▸ **Exercise requirements**
Continue the email thread below on the vote for the Spark accelerator-aware scheduling proposal, starting after its last sentence.

▸ **Reading passage**
Re: [VOTE] [SPARK-24615] SPIP: Accelerator-aware Scheduling

Xingbo Jiang Mon, 25 Mar 2019 22:33:52 -0700

+1 on the updated SPIP

Xingbo Jiang <jiangxb1...@gmail.com> 于2019年3月26日周二 下午1:32写道：


> Hi all,
>
> Now we have had a few discussions over the updated SPIP, we also updated
> the SPIP addressing new feedbacks from some committers. IMO the SPIP is
> ready for another round of vote now.
> On the updated SPIP, we currently have two +1s (from Tom and Xiangrui),
> everyone else please vote again.
>
> The vote will be up for the next 72 hours.
>
> Thanks!
>
> Xingbo
>
> Xiangrui Meng <men...@gmail.com> 于2019年3月26日周二 上午11:32写道：
>
>>
>>
>> On Mon, Mar 25, 2019 at 8:07 PM Mark Hamstra <m...@clearstorydata.com>
>> wrote:
>>
>>> Maybe.
>>>
>>> And I expect that we will end up doing something based on
>>> spark.task.cpus in the short term. I'd just rather that this SPIP not make
>>> it look like this is the way things should ideally be done. I'd prefer that
>>> we be quite explicit in recognizing that this approach is a significant
>>> compromise, and I'd like to see at least some references to the beginning
>>> of serious longer-term efforts to do something better in a deeper re-design
>>> of resource scheduling.
>>>
>>
>> It is also a feature I desire as a user. How about suggesting it as a
>> future work in the SPIP? It certainly requires someone who fully
>> understands Spark scheduler to drive. Shall we start with a Spark JIRA? I
>> don't know much about scheduler like you do, but I can speak for DL use
>> cases. Maybe we just view it from different angles. To you
>> application-level request is a significant compromise. To me it provides a
>> major milestone that brings GPU to Spark workload. I know many users who
>> tried to do DL on Spark ended up doing hacks here and there, huge pain. The
>> scope covered by the current SPIP makes those users much happier. Tom and
>> Andy from NVIDIA are certainly more calibrated on the usefulness of the
>> current proposal.
>>
>>
>>>
>>> On Mon, Mar 25, 2019 at 7:39 PM Xiangrui Meng <m...@databricks.com>
>>> wrote:
>>>
>>>> There are certainly use cases where different stages require different
>>>> number of CPUs or GPUs under an optimal setting. I don't think anyone
>>>> disagrees that ideally users should be able to do it. We are just dealing
>>>> with typical engineering trade-offs and see how we break it down into
>>>> smaller ones. I think it is fair to treat the task-level resource request
>>>> as a separate feature here because it also applies to CPUs alone without
>>>> GPUs, as Tom mentioned above. But having "spark.task.cpus" only for many
>>>> years Spark is still able to cover many many use cases. Otherwise we
>>>> shouldn't see many Spark users around now. Here we just apply similar
>>>> arguments to GPUs.

▸ **Entries**
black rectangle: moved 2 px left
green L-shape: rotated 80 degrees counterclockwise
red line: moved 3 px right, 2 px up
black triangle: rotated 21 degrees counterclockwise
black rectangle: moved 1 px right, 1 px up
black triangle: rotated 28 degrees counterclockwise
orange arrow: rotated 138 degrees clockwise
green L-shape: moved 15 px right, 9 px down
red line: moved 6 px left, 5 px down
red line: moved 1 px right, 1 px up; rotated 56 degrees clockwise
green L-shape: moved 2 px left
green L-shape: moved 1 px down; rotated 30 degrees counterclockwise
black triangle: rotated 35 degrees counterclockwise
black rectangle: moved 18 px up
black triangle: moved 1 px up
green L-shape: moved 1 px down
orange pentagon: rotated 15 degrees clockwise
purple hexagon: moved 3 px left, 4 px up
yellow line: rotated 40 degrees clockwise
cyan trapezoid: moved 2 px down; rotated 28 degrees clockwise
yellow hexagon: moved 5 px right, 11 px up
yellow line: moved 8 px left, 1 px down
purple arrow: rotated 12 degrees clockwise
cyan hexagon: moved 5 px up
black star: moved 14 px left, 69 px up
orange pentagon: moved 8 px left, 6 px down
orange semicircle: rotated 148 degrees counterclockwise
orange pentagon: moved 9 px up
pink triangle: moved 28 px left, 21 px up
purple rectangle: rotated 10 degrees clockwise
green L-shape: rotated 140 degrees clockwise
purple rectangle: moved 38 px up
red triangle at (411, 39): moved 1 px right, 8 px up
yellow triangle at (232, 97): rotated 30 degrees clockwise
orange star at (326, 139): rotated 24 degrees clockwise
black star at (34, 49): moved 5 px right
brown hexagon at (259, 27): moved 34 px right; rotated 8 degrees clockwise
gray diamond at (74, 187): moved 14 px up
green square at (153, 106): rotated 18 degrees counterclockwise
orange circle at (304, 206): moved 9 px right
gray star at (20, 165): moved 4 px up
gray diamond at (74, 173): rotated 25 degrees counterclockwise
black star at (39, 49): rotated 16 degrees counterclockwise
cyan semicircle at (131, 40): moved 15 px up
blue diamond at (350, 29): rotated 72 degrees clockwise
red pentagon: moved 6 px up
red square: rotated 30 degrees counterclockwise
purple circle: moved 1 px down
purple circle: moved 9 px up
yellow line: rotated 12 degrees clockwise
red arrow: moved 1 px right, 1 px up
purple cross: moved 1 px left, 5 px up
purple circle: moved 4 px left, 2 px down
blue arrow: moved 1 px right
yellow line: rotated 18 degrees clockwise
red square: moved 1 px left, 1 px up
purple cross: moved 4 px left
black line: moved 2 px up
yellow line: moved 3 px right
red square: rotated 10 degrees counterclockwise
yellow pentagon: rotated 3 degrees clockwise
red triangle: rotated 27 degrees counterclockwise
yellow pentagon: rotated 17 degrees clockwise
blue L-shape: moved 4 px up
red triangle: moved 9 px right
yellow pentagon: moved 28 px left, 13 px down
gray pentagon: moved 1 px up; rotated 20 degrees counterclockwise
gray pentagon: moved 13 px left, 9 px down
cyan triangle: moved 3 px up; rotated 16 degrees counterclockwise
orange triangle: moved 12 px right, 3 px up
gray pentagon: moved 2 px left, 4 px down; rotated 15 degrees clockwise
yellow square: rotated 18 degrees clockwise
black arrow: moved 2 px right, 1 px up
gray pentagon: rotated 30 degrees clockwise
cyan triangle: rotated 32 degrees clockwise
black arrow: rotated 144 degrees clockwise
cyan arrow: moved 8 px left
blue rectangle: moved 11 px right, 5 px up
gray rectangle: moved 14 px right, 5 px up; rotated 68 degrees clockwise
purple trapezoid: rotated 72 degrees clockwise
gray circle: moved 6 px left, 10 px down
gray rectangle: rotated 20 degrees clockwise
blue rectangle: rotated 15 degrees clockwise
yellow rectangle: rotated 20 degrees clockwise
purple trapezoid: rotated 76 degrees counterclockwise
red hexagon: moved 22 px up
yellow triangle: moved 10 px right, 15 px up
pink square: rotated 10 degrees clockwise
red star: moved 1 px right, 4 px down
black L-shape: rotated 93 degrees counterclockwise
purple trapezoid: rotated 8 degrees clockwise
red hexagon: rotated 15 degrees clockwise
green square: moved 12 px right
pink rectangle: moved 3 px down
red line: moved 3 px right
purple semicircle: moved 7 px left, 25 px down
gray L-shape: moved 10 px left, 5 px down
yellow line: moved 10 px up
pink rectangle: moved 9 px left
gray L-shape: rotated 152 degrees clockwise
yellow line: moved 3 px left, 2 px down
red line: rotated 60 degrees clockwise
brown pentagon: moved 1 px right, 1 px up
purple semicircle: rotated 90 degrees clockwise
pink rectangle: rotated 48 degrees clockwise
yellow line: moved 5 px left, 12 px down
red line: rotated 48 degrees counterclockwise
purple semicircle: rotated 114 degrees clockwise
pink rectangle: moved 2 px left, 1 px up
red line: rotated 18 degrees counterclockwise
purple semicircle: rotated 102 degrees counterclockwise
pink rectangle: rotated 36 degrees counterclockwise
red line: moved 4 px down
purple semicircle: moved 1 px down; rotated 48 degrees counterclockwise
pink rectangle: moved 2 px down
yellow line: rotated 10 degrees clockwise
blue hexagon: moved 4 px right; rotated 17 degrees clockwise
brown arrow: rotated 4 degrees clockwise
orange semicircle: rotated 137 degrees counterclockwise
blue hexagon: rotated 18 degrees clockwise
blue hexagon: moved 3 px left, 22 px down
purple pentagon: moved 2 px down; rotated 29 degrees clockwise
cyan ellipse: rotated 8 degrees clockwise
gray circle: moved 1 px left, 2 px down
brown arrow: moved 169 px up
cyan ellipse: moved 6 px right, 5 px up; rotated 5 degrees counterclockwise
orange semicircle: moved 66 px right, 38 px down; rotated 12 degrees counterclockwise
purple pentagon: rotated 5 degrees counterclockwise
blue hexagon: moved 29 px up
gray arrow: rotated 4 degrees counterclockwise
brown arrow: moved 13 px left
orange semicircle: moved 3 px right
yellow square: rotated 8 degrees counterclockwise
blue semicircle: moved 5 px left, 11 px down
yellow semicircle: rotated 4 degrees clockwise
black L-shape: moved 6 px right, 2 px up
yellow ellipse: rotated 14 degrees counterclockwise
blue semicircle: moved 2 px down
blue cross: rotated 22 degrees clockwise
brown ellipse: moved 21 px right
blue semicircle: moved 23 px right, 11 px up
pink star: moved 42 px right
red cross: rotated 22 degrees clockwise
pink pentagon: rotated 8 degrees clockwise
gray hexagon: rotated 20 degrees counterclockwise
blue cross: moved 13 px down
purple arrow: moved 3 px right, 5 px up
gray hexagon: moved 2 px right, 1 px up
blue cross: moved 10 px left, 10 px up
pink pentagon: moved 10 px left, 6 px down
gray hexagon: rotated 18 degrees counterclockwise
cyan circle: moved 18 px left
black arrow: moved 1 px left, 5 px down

▸ **Task answer**
>>>>
>>>> Initially, I was the person who really wanted task-level requests
>>>> because it is ideal. In an offline discussion, Andy Feng pointed out an
>>>> application-level setting should fit common deep learning training and
>>>> inference cases and it greatly simplifies necessary changes required to
>>>> Spark job scheduler. With Imran's feedback to the initial design sketch,
>>>> the application-level approach became my first choice because it is still
>>>> very valuable but much less risky. If a feature brings great value to
>>>> users, we should add it even it is not ideal.
>>>>
>>>> Back to the default value discussion, let's forget GPUs and only
>>>> consider CPUs. Would an application-level default number of CPU cores
>>>> disappear if we added task-level requests? If yes, does it mean that users
>>>> have to explicitly state the resource requirements for every single stage?
>>>> It is tedious to do and who do not fully understand the impact would
>>>> probably do it wrong and waste even more resources. Then how many cores
>>>> each task should use if user didn't specify it? I do see "spark.task.cpus"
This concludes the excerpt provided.